> **PROMPT**:
In the records below, find the line with "HIPPA Compliance Plan, Policy, Procedures, &" and the line with "Revised 2015 & 2016"; return exactly those lines and every line between them.

Saved entries
# # # # #

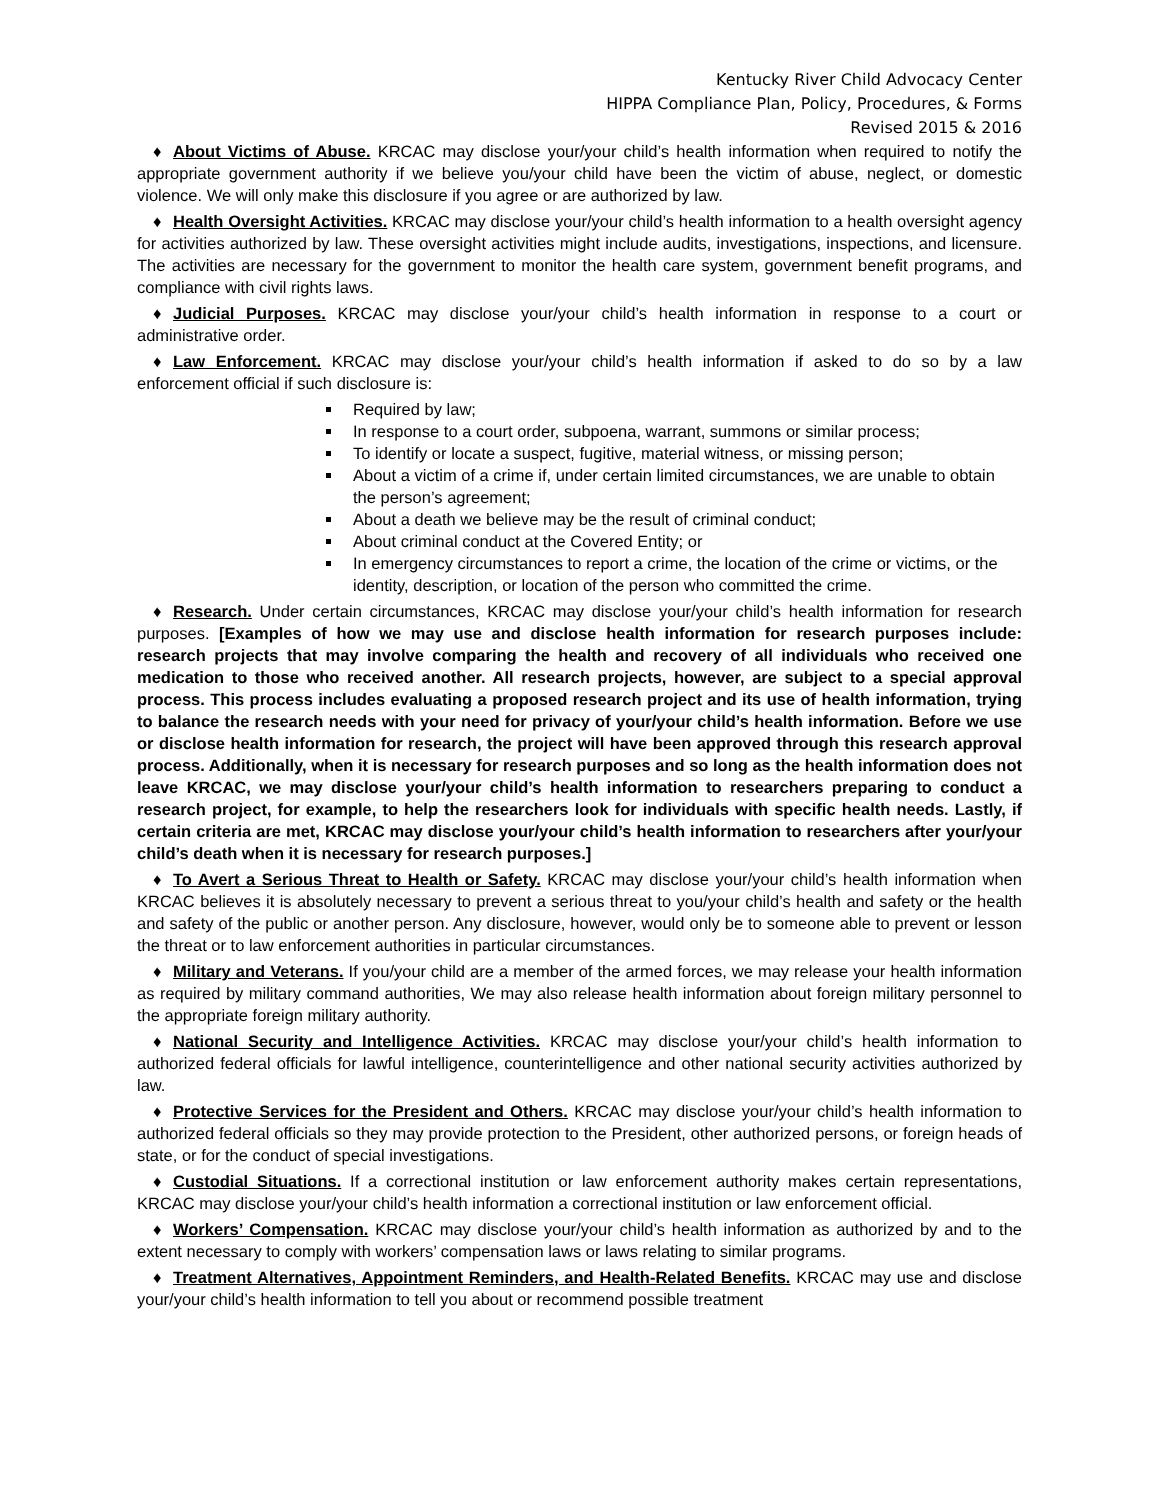Kentucky River Child Advocacy Center
HIPPA Compliance Plan, Policy, Procedures, & Forms
Revised 2015 & 2016
♦ About Victims of Abuse. KRCAC may disclose your/your child’s health information when required to notify the appropriate government authority if we believe you/your child have been the victim of abuse, neglect, or domestic violence. We will only make this disclosure if you agree or are authorized by law.
♦ Health Oversight Activities. KRCAC may disclose your/your child’s health information to a health oversight agency for activities authorized by law. These oversight activities might include audits, investigations, inspections, and licensure. The activities are necessary for the government to monitor the health care system, government benefit programs, and compliance with civil rights laws.
♦ Judicial Purposes. KRCAC may disclose your/your child’s health information in response to a court or administrative order.
♦ Law Enforcement. KRCAC may disclose your/your child’s health information if asked to do so by a law enforcement official if such disclosure is:
Required by law;
In response to a court order, subpoena, warrant, summons or similar process;
To identify or locate a suspect, fugitive, material witness, or missing person;
About a victim of a crime if, under certain limited circumstances, we are unable to obtain the person’s agreement;
About a death we believe may be the result of criminal conduct;
About criminal conduct at the Covered Entity; or
In emergency circumstances to report a crime, the location of the crime or victims, or the identity, description, or location of the person who committed the crime.
♦ Research. Under certain circumstances, KRCAC may disclose your/your child’s health information for research purposes. [Examples of how we may use and disclose health information for research purposes include: research projects that may involve comparing the health and recovery of all individuals who received one medication to those who received another. All research projects, however, are subject to a special approval process. This process includes evaluating a proposed research project and its use of health information, trying to balance the research needs with your need for privacy of your/your child’s health information. Before we use or disclose health information for research, the project will have been approved through this research approval process. Additionally, when it is necessary for research purposes and so long as the health information does not leave KRCAC, we may disclose your/your child’s health information to researchers preparing to conduct a research project, for example, to help the researchers look for individuals with specific health needs. Lastly, if certain criteria are met, KRCAC may disclose your/your child’s health information to researchers after your/your child’s death when it is necessary for research purposes.]
♦ To Avert a Serious Threat to Health or Safety. KRCAC may disclose your/your child’s health information when KRCAC believes it is absolutely necessary to prevent a serious threat to you/your child’s health and safety or the health and safety of the public or another person. Any disclosure, however, would only be to someone able to prevent or lesson the threat or to law enforcement authorities in particular circumstances.
♦ Military and Veterans. If you/your child are a member of the armed forces, we may release your health information as required by military command authorities, We may also release health information about foreign military personnel to the appropriate foreign military authority.
♦ National Security and Intelligence Activities. KRCAC may disclose your/your child’s health information to authorized federal officials for lawful intelligence, counterintelligence and other national security activities authorized by law.
♦ Protective Services for the President and Others. KRCAC may disclose your/your child’s health information to authorized federal officials so they may provide protection to the President, other authorized persons, or foreign heads of state, or for the conduct of special investigations.
♦ Custodial Situations. If a correctional institution or law enforcement authority makes certain representations, KRCAC may disclose your/your child’s health information a correctional institution or law enforcement official.
♦ Workers’ Compensation. KRCAC may disclose your/your child’s health information as authorized by and to the extent necessary to comply with workers’ compensation laws or laws relating to similar programs.
♦ Treatment Alternatives, Appointment Reminders, and Health-Related Benefits. KRCAC may use and disclose your/your child’s health information to tell you about or recommend possible treatment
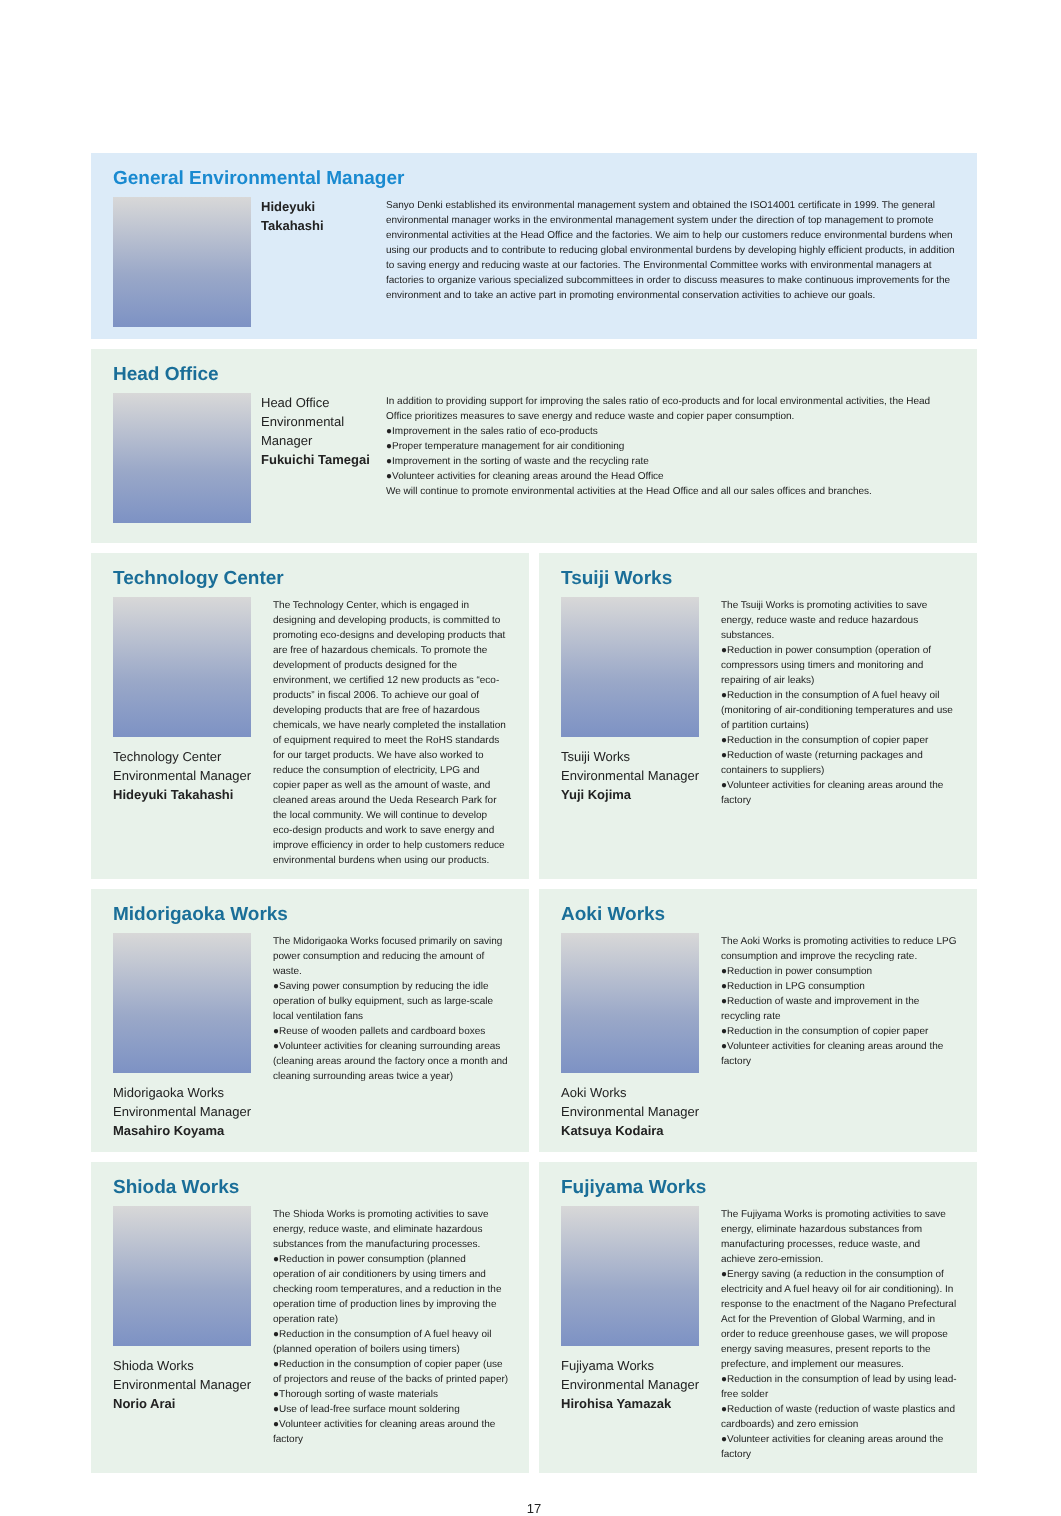General Environmental Manager
Hideyuki Takahashi
Sanyo Denki established its environmental management system and obtained the ISO14001 certificate in 1999. The general environmental manager works in the environmental management system under the direction of top management to promote environmental activities at the Head Office and the factories. We aim to help our customers reduce environmental burdens when using our products and to contribute to reducing global environmental burdens by developing highly efficient products, in addition to saving energy and reducing waste at our factories. The Environmental Committee works with environmental managers at factories to organize various specialized subcommittees in order to discuss measures to make continuous improvements for the environment and to take an active part in promoting environmental conservation activities to achieve our goals.
Head Office
Head Office
Environmental Manager
Fukuichi Tamegai
In addition to providing support for improving the sales ratio of eco-products and for local environmental activities, the Head Office prioritizes measures to save energy and reduce waste and copier paper consumption.
●Improvement in the sales ratio of eco-products
●Proper temperature management for air conditioning
●Improvement in the sorting of waste and the recycling rate
●Volunteer activities for cleaning areas around the Head Office
We will continue to promote environmental activities at the Head Office and all our sales offices and branches.
Technology Center
Technology Center
Environmental Manager
Hideyuki Takahashi
The Technology Center, which is engaged in designing and developing products, is committed to promoting eco-designs and developing products that are free of hazardous chemicals. To promote the development of products designed for the environment, we certified 12 new products as “eco-products” in fiscal 2006. To achieve our goal of developing products that are free of hazardous chemicals, we have nearly completed the installation of equipment required to meet the RoHS standards for our target products. We have also worked to reduce the consumption of electricity, LPG and copier paper as well as the amount of waste, and cleaned areas around the Ueda Research Park for the local community. We will continue to develop eco-design products and work to save energy and improve efficiency in order to help customers reduce environmental burdens when using our products.
Tsuiji Works
Tsuiji Works
Environmental Manager
Yuji Kojima
The Tsuiji Works is promoting activities to save energy, reduce waste and reduce hazardous substances.
●Reduction in power consumption (operation of compressors using timers and monitoring and repairing of air leaks)
●Reduction in the consumption of A fuel heavy oil (monitoring of air-conditioning temperatures and use of partition curtains)
●Reduction in the consumption of copier paper
●Reduction of waste (returning packages and containers to suppliers)
●Volunteer activities for cleaning areas around the factory
Midorigaoka Works
Midorigaoka Works
Environmental Manager
Masahiro Koyama
The Midorigaoka Works focused primarily on saving power consumption and reducing the amount of waste.
●Saving power consumption by reducing the idle operation of bulky equipment, such as large-scale local ventilation fans
●Reuse of wooden pallets and cardboard boxes
●Volunteer activities for cleaning surrounding areas (cleaning areas around the factory once a month and cleaning surrounding areas twice a year)
Aoki Works
Aoki Works
Environmental Manager
Katsuya Kodaira
The Aoki Works is promoting activities to reduce LPG consumption and improve the recycling rate.
●Reduction in power consumption
●Reduction in LPG consumption
●Reduction of waste and improvement in the recycling rate
●Reduction in the consumption of copier paper
●Volunteer activities for cleaning areas around the factory
Shioda Works
Shioda Works
Environmental Manager
Norio Arai
The Shioda Works is promoting activities to save energy, reduce waste, and eliminate hazardous substances from the manufacturing processes.
●Reduction in power consumption (planned operation of air conditioners by using timers and checking room temperatures, and a reduction in the operation time of production lines by improving the operation rate)
●Reduction in the consumption of A fuel heavy oil (planned operation of boilers using timers)
●Reduction in the consumption of copier paper (use of projectors and reuse of the backs of printed paper)
●Thorough sorting of waste materials
●Use of lead-free surface mount soldering
●Volunteer activities for cleaning areas around the factory
Fujiyama Works
Fujiyama Works
Environmental Manager
Hirohisa Yamazak
The Fujiyama Works is promoting activities to save energy, eliminate hazardous substances from manufacturing processes, reduce waste, and achieve zero-emission.
●Energy saving (a reduction in the consumption of electricity and A fuel heavy oil for air conditioning). In response to the enactment of the Nagano Prefectural Act for the Prevention of Global Warming, and in order to reduce greenhouse gases, we will propose energy saving measures, present reports to the prefecture, and implement our measures.
●Reduction in the consumption of lead by using lead-free solder
●Reduction of waste (reduction of waste plastics and cardboards) and zero emission
●Volunteer activities for cleaning areas around the factory
17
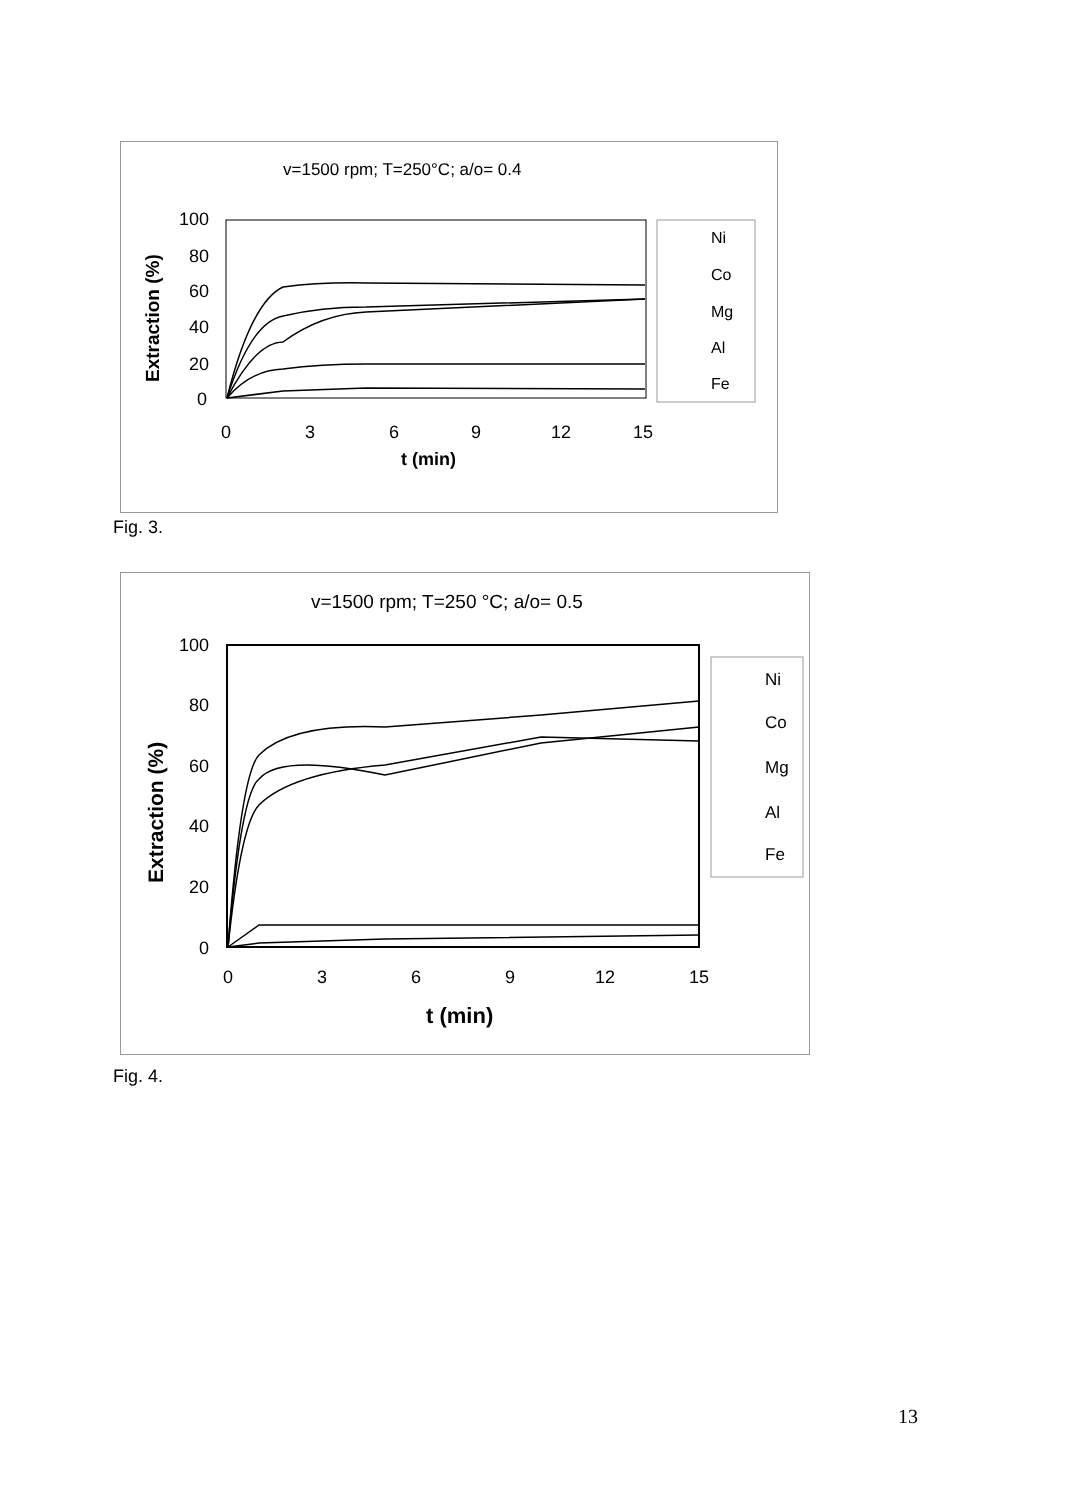v=1500 rpm; T=250°C; a/o= 0.4
Extraction (%)
100
80
60
40
20
0
0
3
6
9
12
15
t (min)
Ni
Co
Mg
Al
Fe
Fig. 3.
v=1500 rpm; T=250 °C; a/o= 0.5
Extraction (%)
100
80
60
40
20
0
0
3
6
9
12
15
t (min)
Ni
Co
Mg
Al
Fe
Fig. 4.
13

# # # # #

> **ANSWER**:
HIPPA Compliance Plan, Policy, Procedures, & Forms
Revised 2015 & 2016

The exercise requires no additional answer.